TASK SET:
**a.** Write out the IPL 2026 recap word for word, from "IPL 2026 was" down to "found its pulse.".
**b.** According to the IPL 2026 recap, how many points did KKR and PBKS each finish on?
**c.** Continue the IPL 2026 recap, starting after its final sentence.

TEXT:
*** Block opens ***

There are some seasons you watch waiting for the ending.
And there are some seasons where the ending was always written, even if you didn’t know it at the time.
IPL 2026 was the second kind.
When I wrote the last post in this series, I was sitting with three matches left, three teams fighting for one chair, and a prayer that LSG would do something useful with their dead-rubber game against Punjab. You know how that went. LSG did nothing useful. Rajasthan beat Mumbai at Wankhede with something to spare. KKR and PBKS both finished on 13 points and both went home. RR went through on 16 points, deservedly, because they had earned it the hard way. And in doing so, they gave us a playoff stage that this season needed.
Because if we’re being honest, the league stage had given us flashes and stretches but rarely the sustained drama that made us lean forward. The playoff stage was where the season finally found its pulse.
Let me take you through the four playoff matches that closed out IPL 2026.
The highest total in IPL playoff history.

*** Block closes ***

STUDY MATERIAL:
*** Block opens ***

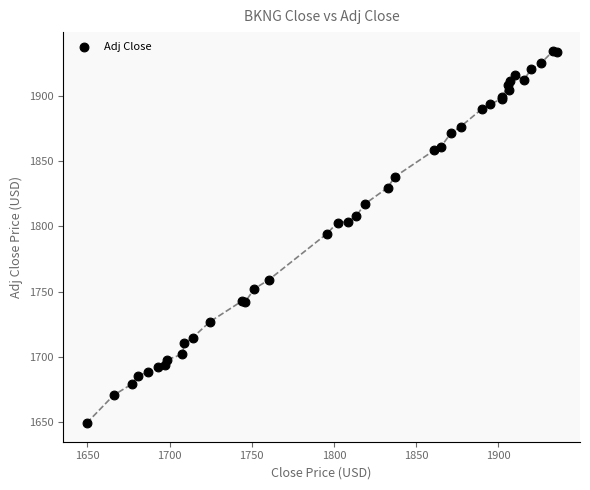

What Y value in the scatter plot is closest to 1791?

1794.3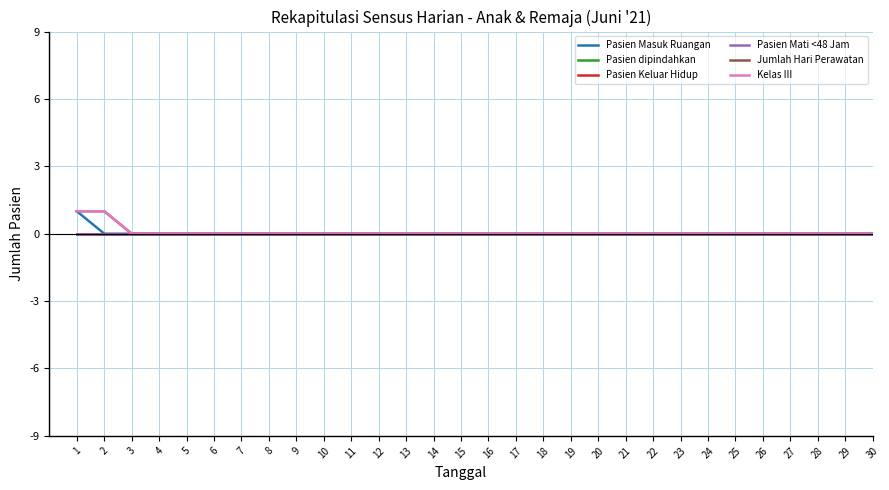

Does the chart display data point markers on the line(s)?

No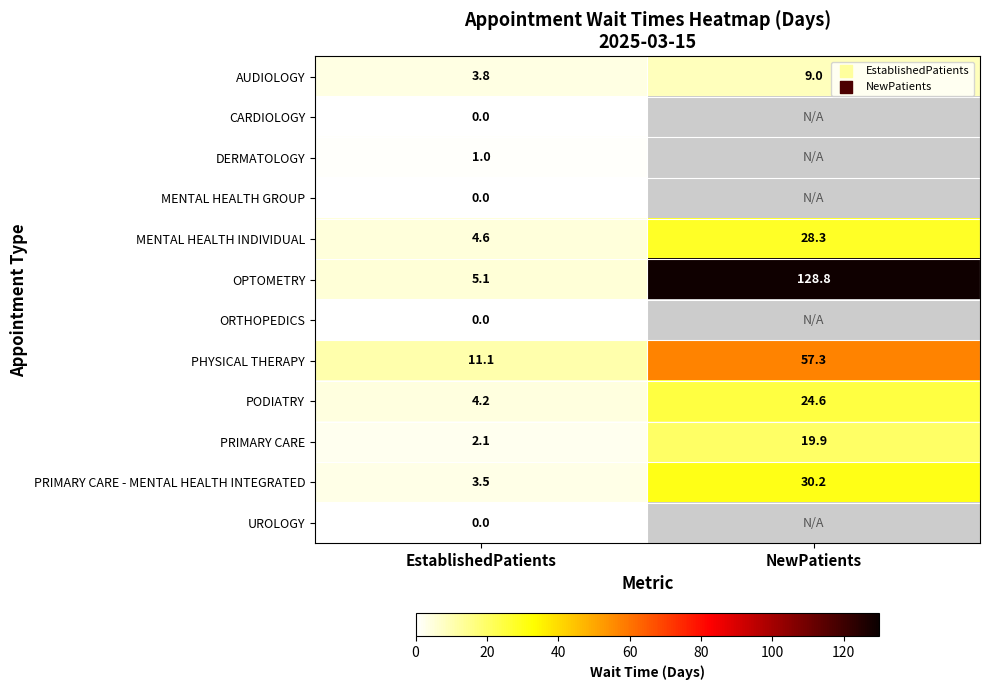

Count the number of data series in this chart.

12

*** Block closes ***

PER-TASK OUTPUTS:
**a.**
IPL 2026 was the second kind.
When I wrote the last post in this series, I was sitting with three matches left, three teams fighting for one chair, and a prayer that LSG would do something useful with their dead-rubber game against Punjab. You know how that went. LSG did nothing useful. Rajasthan beat Mumbai at Wankhede with something to spare. KKR and PBKS both finished on 13 points and both went home. RR went through on 16 points, deservedly, because they had earned it the hard way. And in doing so, they gave us a playoff stage that this season needed.
Because if we’re being honest, the league stage had given us flashes and stretches but rarely the sustained drama that made us lean forward. The playoff stage was where the season finally found its pulse.

**b.** 13 points

**c.**
Let that sit for a moment before we go further.
Royal Challengers Bengaluru posted 254 for 5 at Dharamsala and then bowled GT out for 162 to win by 92 runs. Ninety-two runs. In a knockout match. Against the team that had been perhaps the most consistent unit in the league stage.
The 254 was built on one of the more astonishing individual innings of the tournament. Rajat Patidar arrived at number five with the score at 104 for 3 and proceeded to hit 93 not out off 33 balls, the fastest innings of 90 or more in IPL history. He was not out because the innings ran out. He was still standing at the end and no one wanted to get in his way. For a man who has spent his RCB career playing second fiddle to Kohli in the popular narrative, this was his night in the light, entirely his own.
Kohli made 43 off 25. Devdutt Padikkal hit 30 off 19. Venkatesh Iyer opened with 19 off 7 before Rabada got him. Jason Holder then produced a double-wicket over to remove both Kohli and Padikkal in quick succession and gave GT brief hope. But Patidar and Krunal Pandya, who made 43, put on a fifty-run stand that broke GT’s back. Jitesh Sharma finished it with 15 off 5. The final ball of the innings was the final statement of the night.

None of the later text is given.